I don't see it as rude . Reba asked politely and the Hostess was well within her rights to say "I'd prefer to wait until dinner is finished before I bring out the desserts , but if you need to leave after the main meal , I can wrap a piece up for you to take home ."

I understand that the Hostess would be annoyed at the thought of bringing out a cake that already had a slice taken out of it . If she has pride in how she presents her food , I can understand that . A plate of cookies , not so much .

Toots does have very valid points though - hosting means different things to different folks and dinner parties usually follow a standard pattern . It's a case of knowing your Host in terms of whether or not any deviation from that pattern will bother them . I have seen the "Dessert Stampede " - it's not pretty  ;D.

It was a request , not a demand . The hostess could have refused it , but "grudgingly complied" . That was her decision . She had plenty of opportunity to politely decline . 
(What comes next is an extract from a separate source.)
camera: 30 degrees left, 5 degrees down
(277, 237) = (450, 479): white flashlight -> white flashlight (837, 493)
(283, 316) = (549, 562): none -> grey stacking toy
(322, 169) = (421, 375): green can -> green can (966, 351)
I think it's odd to expect dessert to be served early so someone can leave early.  If you need to leave early, just politely make your excuses and leave.  As a guest, I would never ask for dessert before dessert time, as I agree with Toots that serving dessert is a signal to guests that the evening is nearing an end.  I am not going to take it upon myself to hasten that for everyone simply because I need to leave early.  I would just go without dessert!
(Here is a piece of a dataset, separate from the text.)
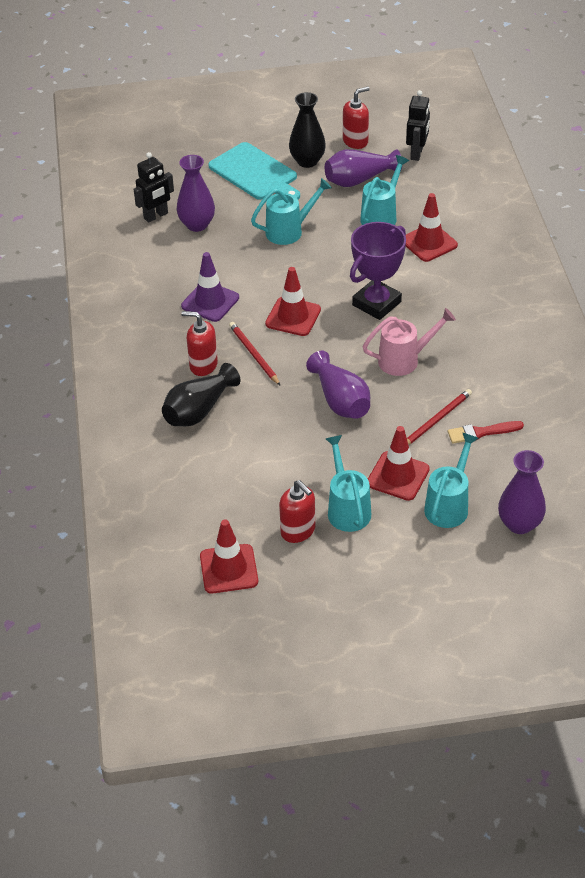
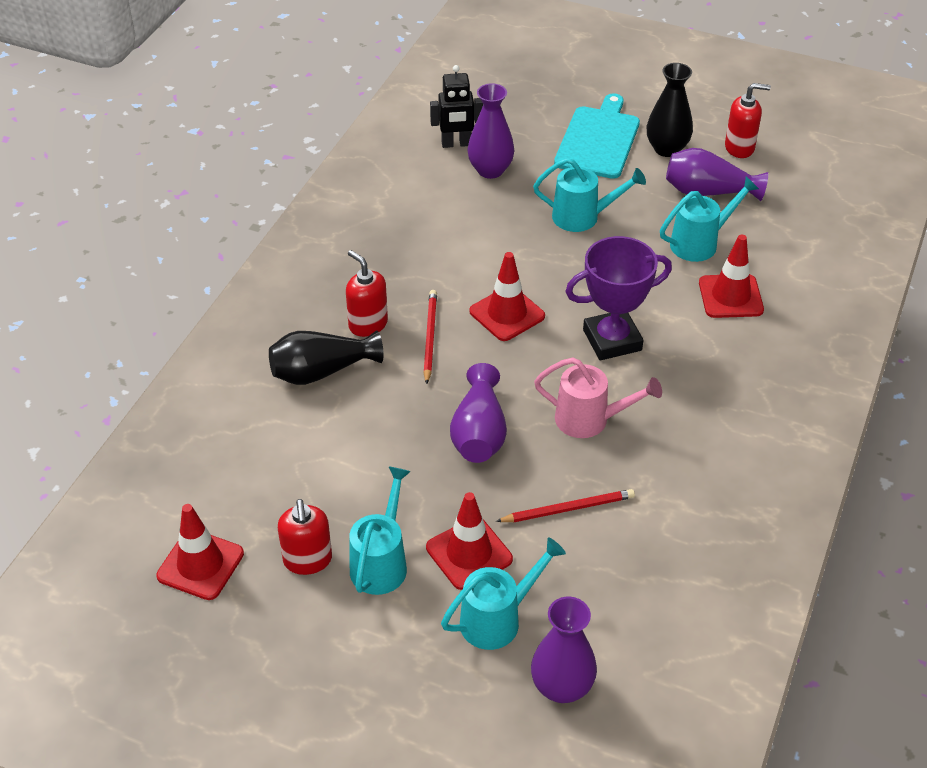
camera: 30 degrees right, 0 degrees up
(210, 302) = (433, 259): purple traffic cone -> none
(255, 173) = (598, 140): turquoise cutting board -> turquoise cutting board turned 150 degrees counterclockwise
(417, 153) = (800, 188): black robot -> none
(481, 432) = (609, 550): red brush -> none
As a host though, I would comply with the request but I like the idea of boxing it up so that the message is, you can have some of this, but not here, because we are not ready to move on to dessert.

I think it would have been best to give your apologies to the host for not being able to stay longer, then say, "If it's not too much to ask, Bill was really looking forward to dessert. Can we take a bit home?"

Most hosts would have little problem complying with such a request in most cases, is my guess.

And most guests would have no problem taking no for an answer, particularly a no phrased like, "I'm sorry, I was hoping to cut the cake/flambe the pudding/take it out of the oven right when it was time to serve. I won't be able to put aside a single portion right now. Next time you visit, be sure to ask for seconds!"

Woldnt have bothered me.  Might have made me wondered if the timing/pacing of my hosting didn't work for elderly guests.  What is early for me might not be early for others. 

I'm usually much better at deserts then at food, if someone wanted me to get a desert out early I'd be pleased as punch to do so. 

And I really think that at 'casual buffet style' event the asking is perfectly fine. I'm used to my inlaws where an event might stretch over 4 or 5 hours and very few people are their the entire time.